The Smallest Hard Trees

TL;DR

This paper identifies the smallest trees with specific computational complexities for their associated CSPs, demonstrating that tree orientation critically influences problem difficulty and providing computational tools for their classification.

Contribution

It determines the smallest trees with NP-complete, NL-hard, and other complexity properties, and introduces methods for efficiently analyzing tree orientations in CSP complexity classification.

Findings

A 20-vertex tree with NP-complete CSP orientation.

Smallest trees that are NL-hard, not solvable by arc consistency, or Datalog.

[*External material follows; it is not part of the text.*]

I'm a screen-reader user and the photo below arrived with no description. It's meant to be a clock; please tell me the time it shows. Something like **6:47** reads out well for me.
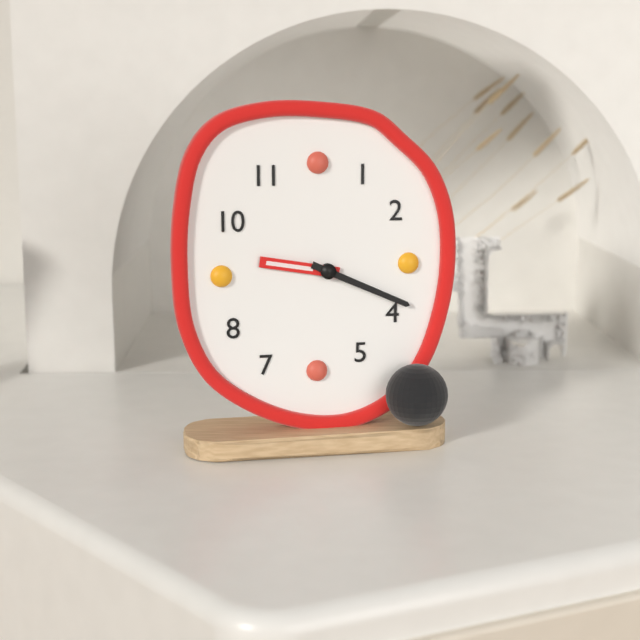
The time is **9:19**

Experimental support for the 'easy trees lack counting' conjecture.

Abstract

We find an orientation of a tree with 20 vertices such that the corresponding fixed-template constraint satisfaction problem (CSP) is NP-complete, and prove that for every orientation of a tree with fewer vertices the corresponding CSP can be solved in polynomial time. We also compute the smallest tree that is NL-hard (assuming L is not NL), the smallest tree that cannot be solved by arc consistency, and the smallest tree that cannot be solved by Datalog. Our experimental results also support a conjecture of Bulin concerning a question of Hell, Nesetril and Zhu, namely that "easy trees lack the ability to count". Most proofs are computer-based and make use of the most recent universal-algebraic theory about the complexity of finite-domain CSPs. However, further ideas are required because of the huge number of orientations of trees. In particular, we use the well-known fact that it suffices to study orientations of trees that are cores and show how to efficiently decide whether a given orientation of a tree is a core using the arc-consistency procedure. Moreover, we present a method to generate orientations of trees that are cores that works well in practice. In this way we found interesting examples for the open research problem to classify finite-domain CSPs in NL.